Sure, a Python implementation could statically optimize this, but... why should it have to in the first place? That's fucking stupid and should be considered a language bug when it could be doing this:

  1. User pattern matches blah blah blah and gets a byte index.
  2. User tells their sane language to split the string apart at the byte index and it just does so.
>I know real programmers keep the byte boundaries for all the chars in all their strings in their head at all times

When the hell would you have to remember the byte or rune boundaries for characters in the first place? Why would you be slicing up a string with magic number indices? If you're getting indices from pattern matching functions, you shouldn't care whether they're in bytes or bits or nibbles, you should just be passing them on to your language's split routines (or whatever else you wanted to do). Unless, of course, you're the one actually writing low-level string processing routines, in which case rune offsets are far less useful than byte offsets for the reason explained above.

This Python "feature" seems to exist entirely to keep newbies from getting confused when they attempt to slice up strings in their REPL, for I cannot fathom a reason why anyone would write "s[1:4]" in production code. IIRC, Python was designed for pedagogy, so I'm not surprised that it would take on such a pointless implementation cost just to spare teachers from explaining why "s[1:4] gave me question marks"

2 comments

You're right. You're not very familiar with Python. String slicing with numbered indices is used all the time. And you can slice more than just strings! It's one of the coolest features of Python and you're really missing out if your favorite language doesn't have that.

This might explain why my comments seem like heresy to you. I would point out that the OP is about Python programmers switching to Go.

>String slicing with numbered indices is used all the time.

Ok, so it (EDIT FOR YOUR BENEFIT: I'm talking about slicing strings with rune indices here, not slicing in general.
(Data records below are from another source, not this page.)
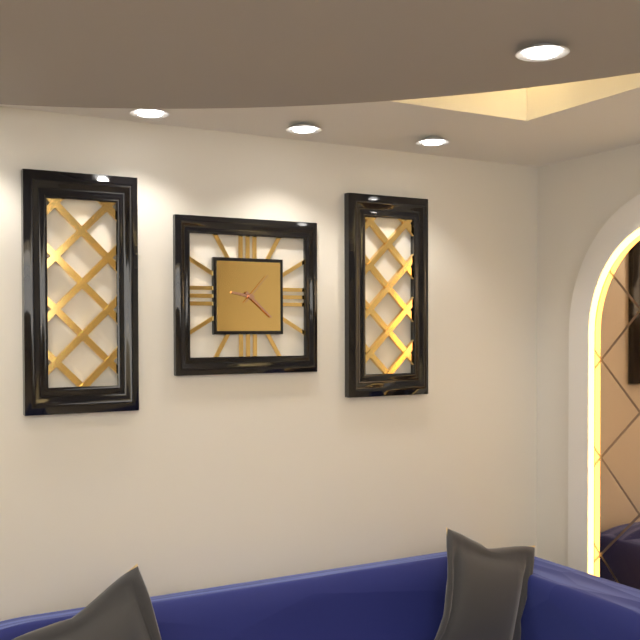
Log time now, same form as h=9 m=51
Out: h=9 m=22
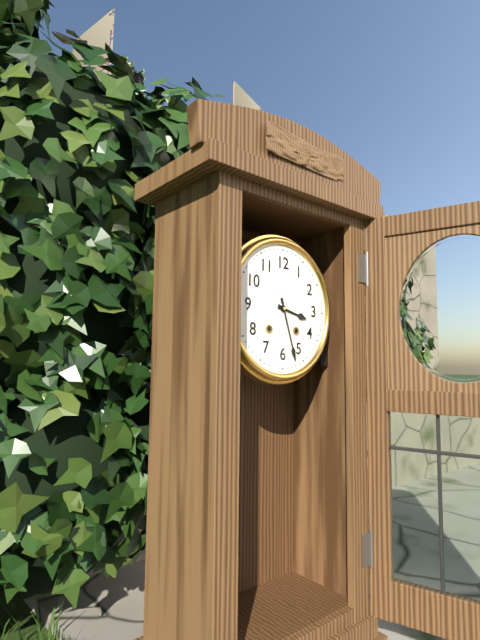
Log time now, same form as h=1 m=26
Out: h=3 m=27
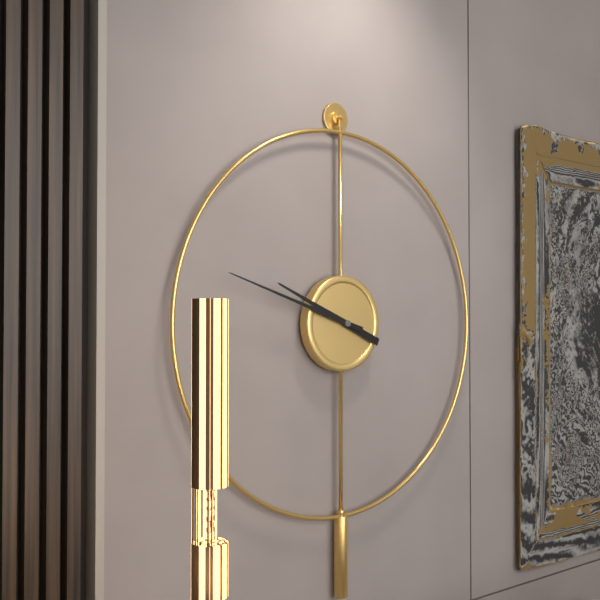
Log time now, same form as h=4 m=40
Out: h=9 m=48
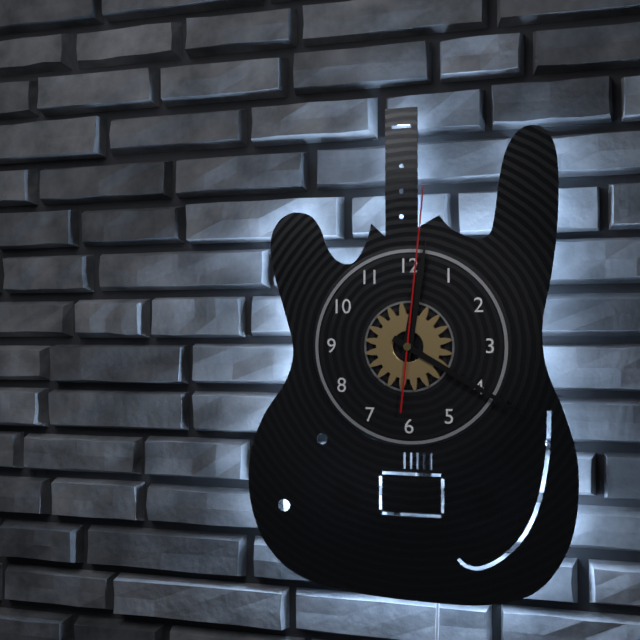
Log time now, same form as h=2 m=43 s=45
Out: h=12 m=20 s=1
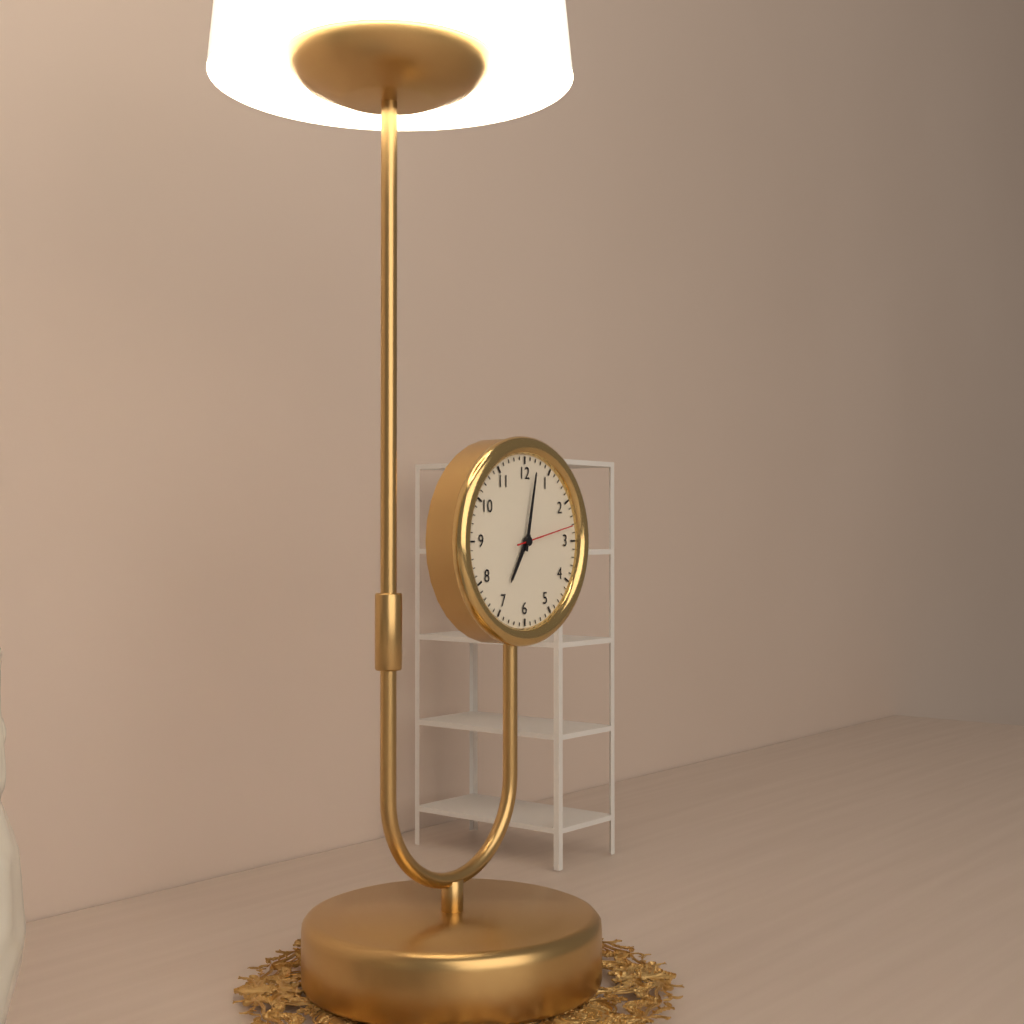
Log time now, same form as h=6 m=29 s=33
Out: h=7 m=2 s=13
Array slicing is a useful language feature, and, uh, it's not unique to Python or anything) is not just a language wart, but a fertile source of pointless inefficiency in everyday Python code, glad to know.
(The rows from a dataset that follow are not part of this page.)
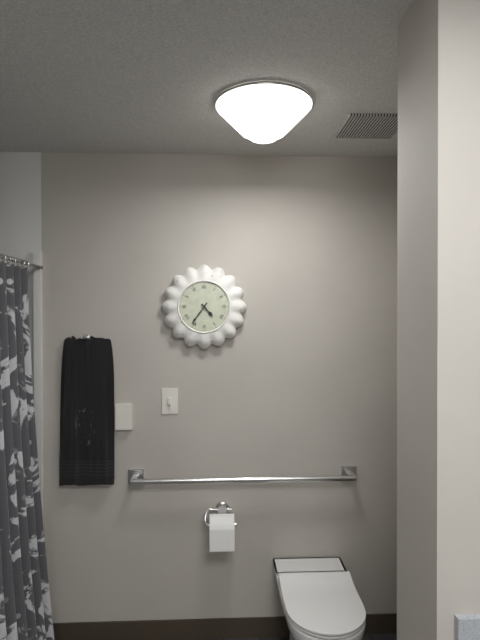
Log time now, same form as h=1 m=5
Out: h=4 m=36
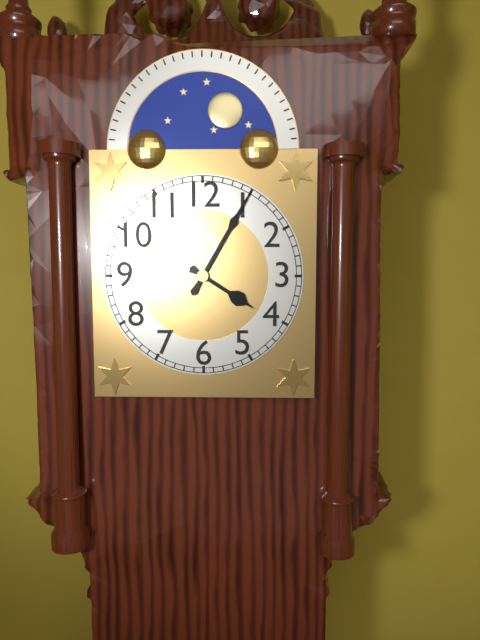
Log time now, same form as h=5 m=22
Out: h=4 m=5
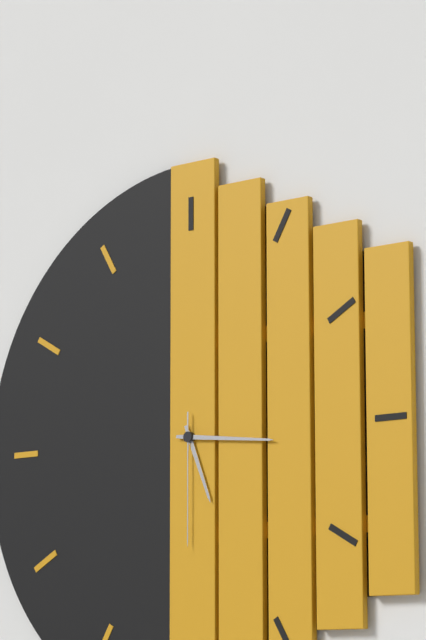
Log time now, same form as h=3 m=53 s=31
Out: h=5 m=16 s=30
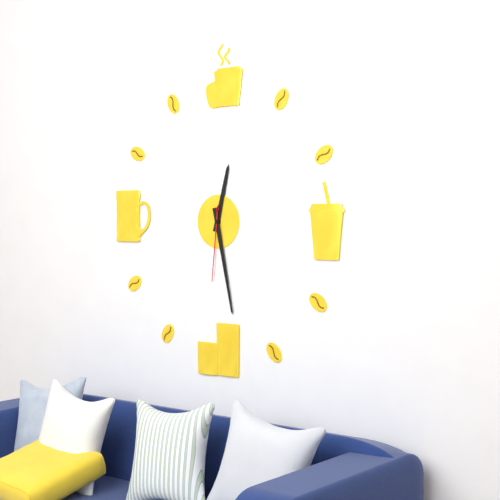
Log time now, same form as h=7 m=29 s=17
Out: h=12 m=28 s=31
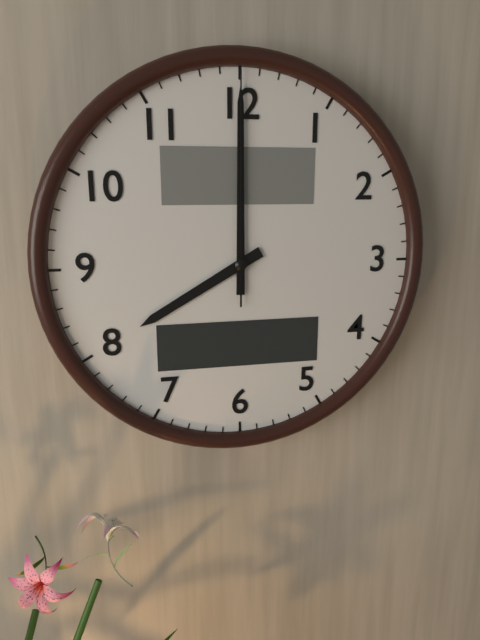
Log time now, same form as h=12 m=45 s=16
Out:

>This might explain why my comments seem like heresy to you.

You aren't challenging my beliefs or anything, I'm just trying to make you see that you don't understand how UTF-8 string operations work very well. If you did, you'd understand that Python is doing the exact same thing as Go here, but in a less efficient manner.

>Ok, so it's not just a language wart, but a fertile source of pointless inefficiency in everyday Python code, glad to know.

The fact that it's used all the time would suggest it's not pointless inefficiency, no? Maybe you should try Python before bashing it.

>Python is doing the exact same thing as Go here, but in a less efficient manner.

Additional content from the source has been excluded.